Why iOS

Revenue reality, ecosystem quality, focus advantage3 min read

Why iOS

If you're building mobile apps to make money, you need to start with iOS. Not both platforms. Not Android first. iOS.

This isn't platform tribalism. It's business math.

The Revenue Reality

Apple users spend more money on apps. Period. The App Store generates roughly twice the revenue of Google Play, despite having fewer total users. For independent developers, this gap is even wider:

  • Higher willingness to pay — iOS users expect quality and pay for it
  • Better subscription conversion — StoreKit and native payment flows have less friction
  • Lower refund rates — Android's instant refund policy kills subscription revenue

When you're a solo developer, every dollar matters. Building for the platform where users actually pay isn't a preference — it's a survival strategy.

Ecosystem Quality

Apple's ecosystem is genuinely better for solo developers:

  • Xcode — One IDE for everything. Interface Builder, Instruments, Simulator, all integrated
  • TestFlight — The gold standard for beta testing. Nothing on Android comes close
  • StoreKit 2 — Modern subscription APIs that actually make sense
  • SwiftUI — Declarative UI that AI tools understand exceptionally well
  • App Review — Yes, it's strict. That strictness keeps quality high and scammers out
🔑Key Takeaway

AI tools like Claude Code generate significantly better SwiftUI code than they do for Android's fragmented UI frameworks. This is a massive advantage for vibecoding.

The Focus Advantage

Building for one platform means you ship 2x faster.

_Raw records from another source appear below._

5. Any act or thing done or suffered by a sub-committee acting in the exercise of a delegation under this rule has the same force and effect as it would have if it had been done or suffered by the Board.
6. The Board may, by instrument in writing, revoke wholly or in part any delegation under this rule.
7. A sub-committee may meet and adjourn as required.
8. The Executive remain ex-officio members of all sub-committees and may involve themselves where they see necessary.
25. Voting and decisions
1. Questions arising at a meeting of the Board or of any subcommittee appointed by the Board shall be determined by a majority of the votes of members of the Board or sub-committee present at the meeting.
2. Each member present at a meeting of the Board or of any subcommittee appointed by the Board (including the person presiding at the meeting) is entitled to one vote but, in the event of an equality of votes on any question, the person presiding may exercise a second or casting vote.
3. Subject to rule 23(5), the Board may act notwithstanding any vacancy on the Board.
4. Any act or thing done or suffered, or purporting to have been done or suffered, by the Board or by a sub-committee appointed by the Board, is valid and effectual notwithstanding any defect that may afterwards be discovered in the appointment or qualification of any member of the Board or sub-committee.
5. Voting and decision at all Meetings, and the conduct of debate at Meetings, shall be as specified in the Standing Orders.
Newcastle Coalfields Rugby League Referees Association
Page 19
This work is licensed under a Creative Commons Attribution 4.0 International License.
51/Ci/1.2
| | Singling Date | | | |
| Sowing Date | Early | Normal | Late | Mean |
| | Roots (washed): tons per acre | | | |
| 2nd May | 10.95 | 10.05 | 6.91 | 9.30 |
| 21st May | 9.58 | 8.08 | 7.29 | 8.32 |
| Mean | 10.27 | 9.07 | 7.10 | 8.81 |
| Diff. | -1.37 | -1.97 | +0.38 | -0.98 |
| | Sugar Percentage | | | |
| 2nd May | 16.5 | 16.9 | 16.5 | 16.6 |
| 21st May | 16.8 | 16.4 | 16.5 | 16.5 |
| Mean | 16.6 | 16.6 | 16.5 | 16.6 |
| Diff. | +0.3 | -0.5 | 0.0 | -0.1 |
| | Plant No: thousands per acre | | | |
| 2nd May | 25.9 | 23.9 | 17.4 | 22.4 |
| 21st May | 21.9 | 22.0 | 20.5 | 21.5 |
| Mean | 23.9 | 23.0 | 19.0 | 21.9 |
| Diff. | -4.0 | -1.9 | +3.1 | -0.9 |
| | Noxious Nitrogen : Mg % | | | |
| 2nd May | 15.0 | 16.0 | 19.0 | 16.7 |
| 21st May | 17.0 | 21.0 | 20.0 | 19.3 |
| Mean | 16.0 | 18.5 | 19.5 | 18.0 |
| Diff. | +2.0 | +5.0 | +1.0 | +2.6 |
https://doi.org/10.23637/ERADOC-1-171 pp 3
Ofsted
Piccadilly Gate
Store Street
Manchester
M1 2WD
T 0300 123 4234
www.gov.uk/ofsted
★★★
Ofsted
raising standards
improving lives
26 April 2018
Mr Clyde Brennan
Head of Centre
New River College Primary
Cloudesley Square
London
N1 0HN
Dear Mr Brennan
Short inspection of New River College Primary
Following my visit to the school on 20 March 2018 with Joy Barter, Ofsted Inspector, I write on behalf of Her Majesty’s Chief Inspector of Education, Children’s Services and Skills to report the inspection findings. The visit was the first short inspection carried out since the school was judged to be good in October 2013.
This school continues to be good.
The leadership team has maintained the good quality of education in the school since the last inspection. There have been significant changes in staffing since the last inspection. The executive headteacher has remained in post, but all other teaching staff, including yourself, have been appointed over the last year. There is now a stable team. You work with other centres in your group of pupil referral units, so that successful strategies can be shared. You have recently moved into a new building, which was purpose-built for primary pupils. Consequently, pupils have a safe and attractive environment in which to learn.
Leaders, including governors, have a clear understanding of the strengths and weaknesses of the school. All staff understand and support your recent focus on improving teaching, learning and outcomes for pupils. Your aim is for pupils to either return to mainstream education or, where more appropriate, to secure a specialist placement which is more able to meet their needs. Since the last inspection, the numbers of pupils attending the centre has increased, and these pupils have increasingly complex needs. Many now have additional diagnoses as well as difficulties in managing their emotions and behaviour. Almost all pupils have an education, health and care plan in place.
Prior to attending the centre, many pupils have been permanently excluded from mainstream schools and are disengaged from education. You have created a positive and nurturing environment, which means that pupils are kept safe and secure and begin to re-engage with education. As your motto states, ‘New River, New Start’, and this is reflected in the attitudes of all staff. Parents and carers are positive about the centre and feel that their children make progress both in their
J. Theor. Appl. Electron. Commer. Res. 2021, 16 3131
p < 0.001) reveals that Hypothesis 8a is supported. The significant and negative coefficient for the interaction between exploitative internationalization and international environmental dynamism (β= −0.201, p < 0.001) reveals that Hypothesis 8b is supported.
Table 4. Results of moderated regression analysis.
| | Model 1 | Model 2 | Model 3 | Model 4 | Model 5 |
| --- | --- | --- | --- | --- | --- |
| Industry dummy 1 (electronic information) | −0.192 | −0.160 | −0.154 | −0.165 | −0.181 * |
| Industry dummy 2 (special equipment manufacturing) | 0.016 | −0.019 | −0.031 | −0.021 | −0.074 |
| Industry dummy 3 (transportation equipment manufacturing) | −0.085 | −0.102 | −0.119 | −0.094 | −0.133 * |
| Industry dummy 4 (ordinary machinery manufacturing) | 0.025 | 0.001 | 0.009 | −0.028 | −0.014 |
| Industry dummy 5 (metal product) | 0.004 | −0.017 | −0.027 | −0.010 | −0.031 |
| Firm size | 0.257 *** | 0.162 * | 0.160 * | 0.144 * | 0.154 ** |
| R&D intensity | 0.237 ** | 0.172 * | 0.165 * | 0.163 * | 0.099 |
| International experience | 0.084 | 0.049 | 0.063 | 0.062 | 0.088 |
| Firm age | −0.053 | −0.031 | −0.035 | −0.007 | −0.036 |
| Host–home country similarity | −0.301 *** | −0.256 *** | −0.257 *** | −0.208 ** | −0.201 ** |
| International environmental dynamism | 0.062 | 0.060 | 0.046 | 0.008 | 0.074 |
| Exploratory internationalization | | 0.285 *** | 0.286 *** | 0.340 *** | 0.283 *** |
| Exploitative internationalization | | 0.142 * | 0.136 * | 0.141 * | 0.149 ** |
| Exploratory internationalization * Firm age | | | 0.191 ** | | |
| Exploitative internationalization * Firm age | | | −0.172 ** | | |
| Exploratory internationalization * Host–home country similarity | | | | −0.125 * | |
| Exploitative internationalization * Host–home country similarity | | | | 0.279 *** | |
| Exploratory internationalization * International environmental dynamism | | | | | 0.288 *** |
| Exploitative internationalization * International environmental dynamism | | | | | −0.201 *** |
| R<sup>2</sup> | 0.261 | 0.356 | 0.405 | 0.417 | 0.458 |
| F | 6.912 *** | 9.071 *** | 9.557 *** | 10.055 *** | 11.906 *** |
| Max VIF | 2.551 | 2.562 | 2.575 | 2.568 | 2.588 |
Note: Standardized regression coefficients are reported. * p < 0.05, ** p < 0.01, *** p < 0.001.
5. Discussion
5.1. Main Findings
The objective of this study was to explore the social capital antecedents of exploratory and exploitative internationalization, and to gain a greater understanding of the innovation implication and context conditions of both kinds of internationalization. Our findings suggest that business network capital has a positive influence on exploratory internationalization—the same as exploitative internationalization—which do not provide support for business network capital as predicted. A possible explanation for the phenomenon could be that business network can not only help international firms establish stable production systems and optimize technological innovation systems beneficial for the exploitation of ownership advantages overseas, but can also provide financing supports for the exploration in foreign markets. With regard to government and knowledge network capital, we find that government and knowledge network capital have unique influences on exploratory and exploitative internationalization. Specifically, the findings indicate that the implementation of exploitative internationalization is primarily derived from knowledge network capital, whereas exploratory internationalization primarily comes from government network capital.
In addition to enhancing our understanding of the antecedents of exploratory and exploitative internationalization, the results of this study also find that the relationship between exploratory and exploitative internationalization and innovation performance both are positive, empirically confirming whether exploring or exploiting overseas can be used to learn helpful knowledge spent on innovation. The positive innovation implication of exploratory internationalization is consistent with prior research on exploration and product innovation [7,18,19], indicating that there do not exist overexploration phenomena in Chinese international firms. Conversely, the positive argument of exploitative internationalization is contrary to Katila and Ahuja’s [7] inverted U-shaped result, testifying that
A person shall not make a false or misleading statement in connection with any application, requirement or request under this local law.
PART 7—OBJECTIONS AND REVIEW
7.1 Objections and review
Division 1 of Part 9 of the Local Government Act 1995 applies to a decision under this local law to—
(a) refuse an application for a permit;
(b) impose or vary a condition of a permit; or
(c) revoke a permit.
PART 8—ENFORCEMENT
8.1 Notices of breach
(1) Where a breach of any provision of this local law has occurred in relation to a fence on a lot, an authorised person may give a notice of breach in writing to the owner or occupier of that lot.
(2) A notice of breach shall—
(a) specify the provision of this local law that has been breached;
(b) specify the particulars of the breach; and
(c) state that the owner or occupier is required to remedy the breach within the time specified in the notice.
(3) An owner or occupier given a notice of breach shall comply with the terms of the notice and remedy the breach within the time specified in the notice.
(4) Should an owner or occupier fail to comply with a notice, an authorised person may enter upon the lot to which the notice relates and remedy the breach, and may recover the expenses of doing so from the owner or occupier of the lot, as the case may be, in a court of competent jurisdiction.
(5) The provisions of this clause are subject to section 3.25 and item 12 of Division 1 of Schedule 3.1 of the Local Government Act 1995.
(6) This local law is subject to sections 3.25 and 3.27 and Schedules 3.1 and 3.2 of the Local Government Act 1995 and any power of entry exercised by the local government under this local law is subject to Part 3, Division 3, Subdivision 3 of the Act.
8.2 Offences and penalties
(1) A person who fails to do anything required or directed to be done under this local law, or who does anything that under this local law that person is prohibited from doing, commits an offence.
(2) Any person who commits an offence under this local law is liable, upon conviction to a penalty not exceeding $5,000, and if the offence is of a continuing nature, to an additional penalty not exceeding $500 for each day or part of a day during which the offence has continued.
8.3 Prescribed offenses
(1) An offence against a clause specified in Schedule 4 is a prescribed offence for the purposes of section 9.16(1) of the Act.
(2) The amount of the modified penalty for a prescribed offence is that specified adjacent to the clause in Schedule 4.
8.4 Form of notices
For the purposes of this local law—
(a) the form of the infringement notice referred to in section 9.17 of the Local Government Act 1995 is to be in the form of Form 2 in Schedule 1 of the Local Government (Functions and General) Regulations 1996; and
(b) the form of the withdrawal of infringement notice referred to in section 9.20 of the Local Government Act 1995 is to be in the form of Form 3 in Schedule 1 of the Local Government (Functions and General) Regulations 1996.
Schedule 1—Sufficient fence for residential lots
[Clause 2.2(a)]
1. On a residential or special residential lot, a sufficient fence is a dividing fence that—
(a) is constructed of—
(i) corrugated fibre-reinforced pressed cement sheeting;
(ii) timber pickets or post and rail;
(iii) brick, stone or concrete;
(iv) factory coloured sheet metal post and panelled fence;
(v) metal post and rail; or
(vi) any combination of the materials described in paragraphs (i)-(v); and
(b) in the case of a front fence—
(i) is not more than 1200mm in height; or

Every hour you spend on cross-platform compatibility is an hour you could spend building your next app.

The math is simple:

  • 1 platform = 1 set of APIs, 1 build system, 1 set of guidelines, 1 review process
  • 2 platforms = 2x everything, but rarely 2x revenue

When you're building a portfolio of 30+ apps, that efficiency compounds dramatically. A cross-platform approach at scale isn't twice the work — it's an exponential drag on your velocity.

When to Add Android

Android isn't off the table forever. But it comes after you've validated on iOS:

  1. Prove the concept on iOS — Does the app make money?
  2. Build your shared framework — Invest in your toolkit
  3. Add Flutter as a second stack — We cover this in Part V

The key insight: iOS-first doesn't mean iOS-only. It means iOS first.

What This Means for You

If you're following this course, you're building iOS apps. Your toolkit is:

  • SwiftUI for native iOS apps
  • Xcode + XcodeGen for project management
  • StoreKit 2 / RevenueCat for monetization
  • Claude Code for AI-assisted development

Everything in this course is built around this stack. When we introduce Flutter in Module 15, it's as a complement — not a replacement.

💡Tip

Don't have an Apple Developer Account yet? You'll need one ($99/year). Set it up now — approval can take 24-48 hours.